In the most recent issue of Theosis (1.6), Fr. Thomas Loya, a Byzantine Catholic priest, iconographer, and columnist, has an interesting contribution on the upcoming feast of the Presentation of Christ at the Temple (also known as Candlemas or the “Meeting of the Lord”). For many, February 2nd is simply the most bizarre and meaningless American holiday: Groundhog Day. However, for more traditional Christians, this is a major Christian feast day: the commemoration of the forty day presentation of Christ at the Temple in Jerusalem (December 25 + 40 days = February 2; for the biblical account, see Luke 2:22-40).
In his installment on “Applied Byzantine Liturgy” (pp. 54-56), Loya writes regarding this feast that it, like all liturgy, transforms our vision and thereby ought to be “applied to every aspect of life.” He writes,
When we say, “applied to every aspect of life” we really, really meant it: the economy, the environment, politics, education, healthcare, marriage, family, sexuality, law, work, unions, management, etc, etc. Did you notice how many of the words in this last sentence were some of the “hot button” words of our day? Have you also noticed how none of the areas that these words denote is functioning well today? There is one reason—lack of the correct vision and the application of the correct vision.
He goes on to comment on the meeting between Simeon, a “just and devout” old man, who was waiting for the Messiah, and the child Jesus:
Like Peter, James and John, on Mt. Tabor, like the Magi in Bethlehem or the Apostle Thomas in the upper room, Simeon is seeing through this God incarnate in human form, what it really means to be human. He has a clear vision of our glorious origins and of our even more glorious destiny. If this accurate view of the human person becomes our view (because we went to Church on this Feast Day and learned about this vision) then if we apply this vision to the hot button issues mentioned above the results will be better.
In the space of such a short article, however, he is not really able to explore any of these “hot button” issues in greater depth. Agreeing with his basic premise—that the liturgy of the Church gives us the correct vision of the human person and life by reorienting us toward Christ—I would like to explore some of the insights this feast has for our economic life today.
In the Gospel of Luke, poetry breaks forth from Simeon’s mouth when he holds the child Jesus in his arms:
Lord, now let your servant depart in peace,
According to your word;
For my eyes have seen your salvation
Which you have prepared before the face of all peoples,
A light to bring revelation to the Gentiles,
And the glory of your people Israel. (Luke 2:29-32)
The many hymns of the feast in the Eastern tradition describe the meeting in greater, even midrashic, detail. One vespers hymn of the feast by Andrew Pyros describes the meeting as follows:
Simeon now receives below in his earthly arms
the One Whom the ministers on high entreat with trembling.
He proclaims the union of God with mankind.

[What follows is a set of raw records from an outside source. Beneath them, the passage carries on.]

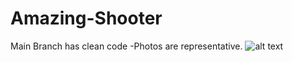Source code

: # Amazing-Shooter

Main Branch has clean code
 -Photos are representative.
 ![alt text](https://img.utdstc.com/screen/8ad/a1b/8ada1b9e19e531d317dc0d3d53bf070a1e7f95450481f110ea32673840145a3e:800)
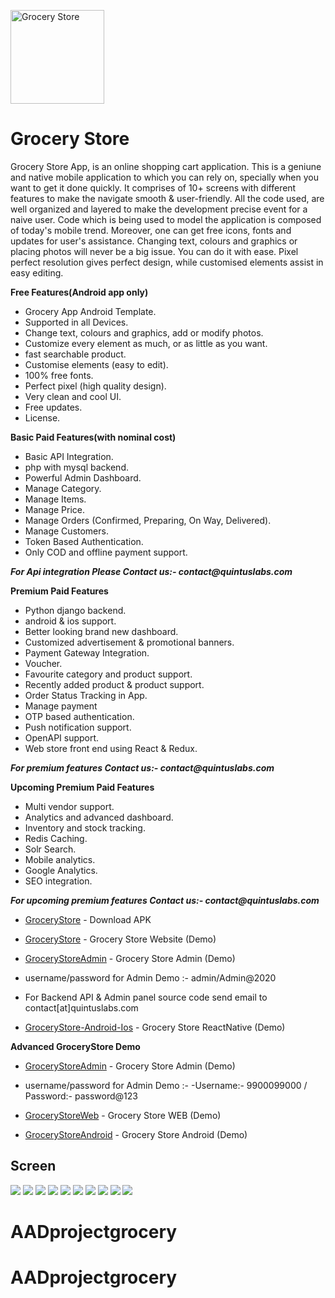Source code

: <a href="https://github.com/quintuslabs/GroceryStore"><img src="screen/logo.png" height="150px" width="150px" title="Grocery" alt="Grocery Store"></a>
# Grocery Store
Grocery Store App, is an online shopping cart application. This is a geniune and native mobile application to which you can rely on, specially when you want to get it done quickly. 
It comprises of 10+ screens with different features to make the navigate smooth & user-friendly.
All the code used, are well organized and layered to make the development precise event for a naive user. Code which is being used to model the application is composed of today's mobile trend. Moreover, one can get free icons, fonts and updates for user's assistance. Changing text, colours and graphics or placing photos will never be a big issue. You can do it with ease. Pixel perfect resolution gives perfect design, while customised elements assist in easy editing.

**Free Features(Android app only)**

- Grocery App Android Template.
- Supported in all Devices.
- Change text, colours and graphics, add or modify photos.
- Customize every element as much, or as little as you want.
- fast searchable product.
- Customise elements (easy to edit).
- 100% free fonts.
- Perfect pixel (high quality design).
- Very clean and cool UI.
- Free updates.
- License.

**Basic Paid Features(with nominal cost)**

- Basic API Integration.
- php with mysql backend.
- Powerful Admin Dashboard.
- Manage Category.
- Manage Items.
- Manage Price.
- Manage Orders (Confirmed, Preparing, On Way, Delivered).
- Manage Customers.
- Token Based Authentication.
- Only COD and offline payment support.

**_For Api integration Please Contact us:- contact@quintuslabs.com_**

**Premium Paid Features**
- Python django backend.
- android & ios support.
- Better looking brand new dashboard.
- Customized advertisement & promotional banners.
- Payment Gateway Integration.
- Voucher.
- Favourite category and product support.
- Recently added product & product support.
- Order Status Tracking in App.
- Manage payment
- OTP based authentication.
- Push notification support.
- OpenAPI support.
- Web store front end using React & Redux.


**_For premium features Contact us:- contact@quintuslabs.com_** 

**Upcoming Premium Paid Features**
- Multi vendor support.
- Analytics and advanced dashboard.
- Inventory and stock tracking.
- Redis Caching.
- Solr Search.
- Mobile analytics.
- Google Analytics.
- SEO integration.



**_For upcoming premium features Contact us:- contact@quintuslabs.com_**  


* [GroceryStore](https://github.com/quintuslabs/GroceryStore-with-server/blob/master/GroceryStore2.1.apk) - Download APK

* [GroceryStore](https://megagrocerystore.000webhostapp.com/) - Grocery Store Website (Demo)

* [GroceryStoreAdmin](https://megagrocerystore.000webhostapp.com/admin/) - Grocery Store Admin (Demo)

- username/password for Admin Demo :- admin/Admin@2020

- For Backend API & Admin panel source code send email to contact[at]quintuslabs.com

* [GroceryStore-Android-Ios](https://github.com/quintuslabs/GroceryStore-with-server/blob/master/grocerystore-reactnative.png) - Grocery Store ReactNative (Demo)

**Advanced GroceryStore Demo**

* [GroceryStoreAdmin](https://goshop.quintuslabs.in/) - Grocery Store Admin (Demo)

- username/password for Admin Demo :-
-Username:- 9900099000
/ Password:- password@123

* [GroceryStoreWeb](http://goshop.quintuslabs.net/) - Grocery Store WEB (Demo)


* [GroceryStoreAndroid](https://u.pcloud.link/publink/show?code=XZxulmXZwEXImolNGnH0x0DxRuXzKJdtiGBk) - Grocery Store Android (Demo)


## Screen 

<img src="screen/screen1.png">

<img src="screen/screen2.png">

<img src="screen/screen3.png">

<img src="screen/screen4.png">

<img src="screen/screen5.png">

<img src="screen/screen6.png">

<img src="screen/1.png">

<img src="screen/2.png">

<img src="screen/3.png">

<img src="screen/4.png">

# AADprojectgrocery
# AADprojectgrocery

He sees the heavenly God as mortal Man.
He prepares to withdraw from earthly things,
and raises his cry in joy:
“Glory to You, Lord, for You have revealed to those in darkness
the Light that knows no evening!”
What is the vision, the paradigm shift, of this feast? When Simeon holds in his arms God incarnate, he proclaims first that by comparison nothing else in life matters (“let your servant depart in peace”) and second that therein lies our greatest hope (“to those in darkness” has been revealed “the Light that knows no evening”).

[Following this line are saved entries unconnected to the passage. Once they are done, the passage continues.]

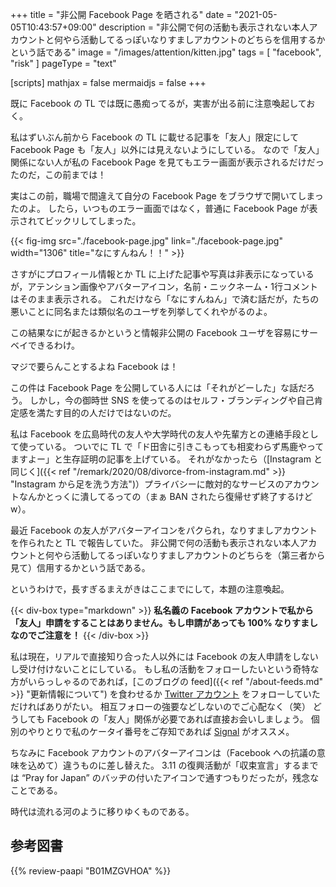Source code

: +++
title = "非公開 Facebook Page を晒される"
date =  "2021-05-05T10:43:57+09:00"
description = "非公開で何の活動も表示されない本人アカウントと何やら活動してるっぽいなりすましアカウントのどちらを信用するかという話である"
image = "/images/attention/kitten.jpg"
tags = [ "facebook", "risk" ]
pageType = "text"

[scripts]
  mathjax = false
  mermaidjs = false
+++

既に Facebook の TL では既に愚痴ってるが，実害が出る前に注意喚起しておく。

私はずいぶん前から Facebook の TL に載せる記事を「友人」限定にして Facebook Page も「友人」以外には見えないようにしている。
なので「友人」関係にない人が私の Facebook Page を見てもエラー画面が表示されるだけだったのだ，この前までは！

実はこの前，職場で間違えて自分の Facebook Page をブラウザで開いてしまったのよ。
したら，いつものエラー画面ではなく，普通に Facebook Page が表示されてビックリしてしまった。

{{< fig-img src="./facebook-page.jpg" link="./facebook-page.jpg" width="1306" title="なにすんねん！！" >}}

さすがにプロフィール情報とか TL に上げた記事や写真は非表示になっているが，アテンション画像やアバターアイコン，名前・ニックネーム・1行コメントはそのまま表示される。
これだけなら「なにすんねん」で済む話だが，たちの悪いことに同名または類似名のユーザを列挙してくれやがるのよ。

この結果なにが起きるかというと情報非公開の Facebook ユーザを容易にサーベイできるわけ。

マジで要らんことするよね Facebook は！

この件は Facebook Page を公開している人には「それがどーした」な話だろう。
しかし，今の御時世 SNS を使ってるのはセルフ・ブランディングや自己肯定感を満たす目的の人だけではないのだ。

私は Facebook を広島時代の友人や大学時代の友人や先輩方との連絡手段として使っている。
ついでに TL で「ド田舎に引きこもっても相変わらず馬鹿やってますよー」と生存証明の記事を上げている。
それがなかったら（[Instagram と同じく]({{< ref "/remark/2020/08/divorce-from-instagram.md" >}} "Instagram から足を洗う方法")）プライバシーに敵対的なサービスのアカウントなんかとっくに潰してるっての（まぁ BAN されたら復帰せず終了するけどw）。

最近 Facebook の友人がアバターアイコンをパクられ，なりすましアカウントを作られたと TL で報告していた。
非公開で何の活動も表示されない本人アカウントと何やら活動してるっぽいなりすましアカウントのどちらを（第三者から見て）信用するかという話である。

というわけで，長すぎるまえがきはここまでにして，本題の注意喚起。

{{< div-box type="markdown" >}}
**私名義の Facebook アカウントで私から「友人」申請をすることはありません。もし申請があっても 100% なりすましなのでご注意を！**
{{< /div-box >}}

私は現在，リアルで直接知り合った人以外には Facebook の友人申請をしないし受け付けないことにしている。
もし私の活動をフォローしたいという奇特な方がいらっしゃるのであれば，[このブログの feed]({{< ref "/about-feeds.md" >}} "更新情報について") を食わせるか [Twitter アカウント](https://twitter.com/spiegel_2007) をフォローしていただければありがたい。
相互フォローの強要などしないのでご心配なく（笑） どうしても Facebook の「友人」関係が必要であれば直接お会いしましょう。
個別のやりとりで私のケータイ番号をご存知であれば [Signal](https://www.signal.org/) がオススメ。

ちなみに Facebook アカウントのアバターアイコンは（Facebook への抗議の意味を込めて）違うものに差し替えた。
3.11 の復興活動が「収束宣言」するまでは “Pray for Japan” のバッヂの付いたアイコンで通すつもりだったが，残念なことである。

時代は流れる河のように移りゆくものである。

## 参考図書

{{% review-paapi "B01MZGVHOA" %}} <!-- 超監視社会 -->
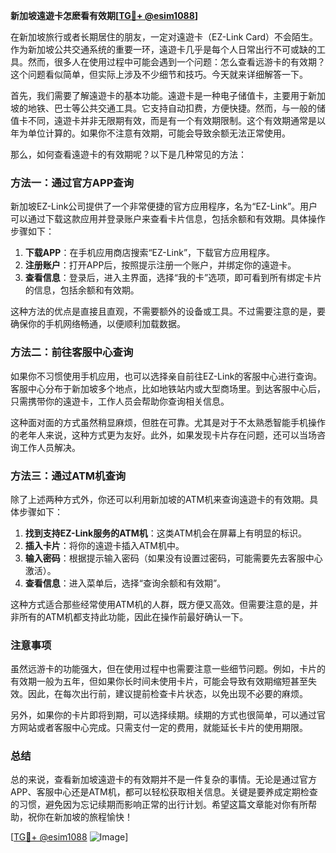 **新加坡遠遊卡怎麽看有效期[[TG💪+ @esim1088](https://t.me/s/esim1088)]**

在新加坡旅行或者长期居住的朋友，一定对遠遊卡（EZ-Link Card）不会陌生。作为新加坡公共交通系统的重要一环，遠遊卡几乎是每个人日常出行不可或缺的工具。然而，很多人在使用过程中可能会遇到一个问题：怎么查看远游卡的有效期？这个问题看似简单，但实际上涉及不少细节和技巧。今天就来详细解答一下。

首先，我们需要了解遠遊卡的基本功能。遠遊卡是一种电子储值卡，主要用于新加坡的地铁、巴士等公共交通工具。它支持自动扣费，方便快捷。然而，与一般的储值卡不同，遠遊卡并非无限期有效，而是有一个有效期限制。这个有效期通常是以年为单位计算的。如果你不注意有效期，可能会导致余额无法正常使用。

那么，如何查看遠遊卡的有效期呢？以下是几种常见的方法：

### 方法一：通过官方APP查询

新加坡EZ-Link公司提供了一个非常便捷的官方应用程序，名为“EZ-Link”。用户可以通过下载这款应用并登录账户来查看卡片信息，包括余额和有效期。具体操作步骤如下：

1. **下载APP**：在手机应用商店搜索“EZ-Link”，下载官方应用程序。
2. **注册账户**：打开APP后，按照提示注册一个账户，并绑定你的遠遊卡。
3. **查看信息**：登录后，进入主界面，选择“我的卡”选项，即可看到所有绑定卡片的信息，包括余额和有效期。

这种方法的优点是直接且直观，不需要额外的设备或工具。不过需要注意的是，要确保你的手机网络畅通，以便顺利加载数据。

### 方法二：前往客服中心查询

如果你不习惯使用手机应用，也可以选择亲自前往EZ-Link的客服中心进行查询。客服中心分布于新加坡多个地点，比如地铁站内或大型商场里。到达客服中心后，只需携带你的遠遊卡，工作人员会帮助你查询相关信息。

这种面对面的方式虽然稍显麻烦，但胜在可靠。尤其是对于不太熟悉智能手机操作的老年人来说，这种方式更为友好。此外，如果发现卡片存在问题，还可以当场咨询工作人员解决。

### 方法三：通过ATM机查询

除了上述两种方式外，你还可以利用新加坡的ATM机来查询遠遊卡的有效期。具体步骤如下：

1. **找到支持EZ-Link服务的ATM机**：这类ATM机会在屏幕上有明显的标识。
2. **插入卡片**：将你的遠遊卡插入ATM机中。
3. **输入密码**：根据提示输入密码（如果没有设置过密码，可能需要先去客服中心激活）。
4. **查看信息**：进入菜单后，选择“查询余额和有效期”。

这种方式适合那些经常使用ATM机的人群，既方便又高效。但需要注意的是，并非所有的ATM机都支持此功能，因此在操作前最好确认一下。

### 注意事项

虽然远游卡的功能强大，但在使用过程中也需要注意一些细节问题。例如，卡片的有效期一般为五年，但如果你长时间未使用卡片，可能会导致有效期缩短甚至失效。因此，在每次出行前，建议提前检查卡片状态，以免出现不必要的麻烦。

另外，如果你的卡片即将到期，可以选择续期。续期的方式也很简单，可以通过官方网站或者客服中心完成。只需支付一定的费用，就能延长卡片的使用期限。

### 总结

总的来说，查看新加坡遠遊卡的有效期并不是一件复杂的事情。无论是通过官方APP、客服中心还是ATM机，都可以轻松获取相关信息。关键是要养成定期检查的习惯，避免因为忘记续期而影响正常的出行计划。希望这篇文章能对你有所帮助，祝你在新加坡的旅程愉快！

[[TG💪+ @esim1088](https://t.me/s/esim1088) ![Image](https://i.postimg.cc/4NQfJmqS/Snipaste-2025-05-13-00-14-12.png)]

Furthermore, this meeting happens in obedience to God’s commandments: “Now when the days of [Mary’s] purification according to the law of Moses were completed, they brought [Jesus] to Jerusalem to present him to the Lord (as it is written in the law of the Lord, ‘Every male who opens the womb shall be called holy to the Lord’)” (Luke 2:22-23).
But how might this serve to transfigure our vision in the economic aspect of our lives?
It begins, I think, with a shift in perspective regarding life and death. Often we live as if death did not await us all. Indeed, it is through such through “fear of death” that we so often are “subject to bondage” (see Hebrews 2:15). As the ascetic spiritual tradition of the Church constantly affirms, one of the most important perspectives we can have is to remember the day of our deaths; after all, it is one of the only certainties in life. In doing so, so long as we are looking to Christ, we see that all of our life, including our economic life—our production, distribution, and exchange—can be either tyrannized by purely material concerns, or transfigured by heavenly vision of hope that only the resurrected Christ can give.
In honorable work we produce not only products for bodily consumption but virtue, heavenly treasure, for our souls. In our distribution, that is, in the purpose for which we exchange the products or wages of our work, we broaden our interests to include the common good and the kingdom of God, especially hope for those who live in darkness. And in our exchanges themselves we remember that the goal is mutual benefit and service, shunning the immorality of monopolistic, one-sided, and anti-competitive advantage, remembering that the commandment, “You shall not steal” (Exodus 20:15), has broader implications than literal burglary.
Indeed, a life lived in this way, living out the liturgy of the Church in “every aspect of life,” looking to Christ as our model and source of true humanity, “our glorious origins and … our even more glorious destiny,” is a good step forward toward peace when the day of one’s departure arrives.